Tarif toll fee pipa gas yang tinggi membebani industri, memicu kritik tentang akses energi yang adil. Romadhon menyarankan dialog dengan pelaku industri untuk tarif yang lebih kompetitif. “Sistem yang inklusif akan memperkuat kepercayaan publik tanpa mengorbankan kemajuan,” ujarnya.
Kritik publik relevan jika membidik masalah, seperti distribusi subsidi yang lelet. Solusi teknis, seperti pelacakan berbasis blockchain, bisa menutup celah penyalahgunaan. “Kritik harus lahirkan perbaikan,” tegas Romadhon. Koordinasi melalui Posko Nasional ESDM perlu diperkuat untuk efisiensi.

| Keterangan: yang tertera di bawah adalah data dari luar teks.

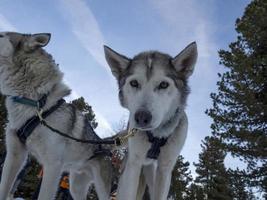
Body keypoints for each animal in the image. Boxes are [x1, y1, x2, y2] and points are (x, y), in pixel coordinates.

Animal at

Pendekatan teknis lebih efektif untuk memperbaiki sistem ketimbang kritik yang hanya riuh. Romadhon merekomendasikan pelatihan operator SPBU dan keterlibatan TNI/Polri, katanya. Ini memastikan subsidi BBM sampai ke petani dan nelayan, bukan disalahgunakan.
Kritik terhadap tata kelola energi harus terarah untuk hasil nyata. “Sistem yang baik melayani rakyat,” ujar Romadhon. Dengan capaian yang ada, pengelola energi harus merespons dengan transparansi dan inovasi untuk distribusi yang merata.
Tantangan ini membuka peluang reformasi. Romadhon menyerukan publik dilibatkan dalam pengawasan, tegasnya. Dengan tata kelola yang lebih rapi, energi bisa jadi pilar keadilan, mendukung Indonesia yang inklusif dan berdaulat.